Stored data
━━━━━━━━━━━━━━━━━━━━━━━━━━━━━━
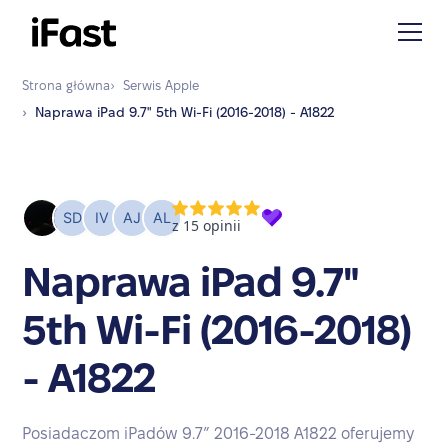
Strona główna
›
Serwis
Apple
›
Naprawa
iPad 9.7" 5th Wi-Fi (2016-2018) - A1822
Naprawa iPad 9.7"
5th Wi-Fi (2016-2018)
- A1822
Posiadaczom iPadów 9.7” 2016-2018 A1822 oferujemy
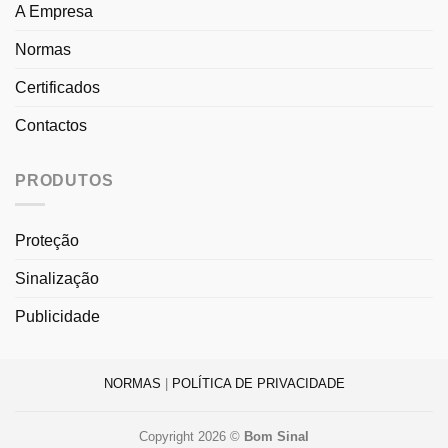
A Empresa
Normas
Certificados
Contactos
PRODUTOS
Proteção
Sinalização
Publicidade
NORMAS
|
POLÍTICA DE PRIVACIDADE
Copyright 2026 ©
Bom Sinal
━━━━━━━━━━━━━━━━━━━━━━━━━━━━━━
_AIM OF THE EXERCISE_. Change every "Naprawa" in the records above to "Diagnostyka" and keep all other text the same. Leave the pictures out of your answer.

_SOLUTION_.
Strona główna
›
Serwis
Apple
›
Diagnostyka
iPad 9.7" 5th Wi-Fi (2016-2018) - A1822
Diagnostyka iPad 9.7"
5th Wi-Fi (2016-2018)
- A1822
Posiadaczom iPadów 9.7” 2016-2018 A1822 oferujemy
A Empresa
Normas
Certificados
Contactos
PRODUTOS
Proteção
Sinalização
Publicidade
NORMAS
|
POLÍTICA DE PRIVACIDADE
Copyright 2026 ©
Bom Sinal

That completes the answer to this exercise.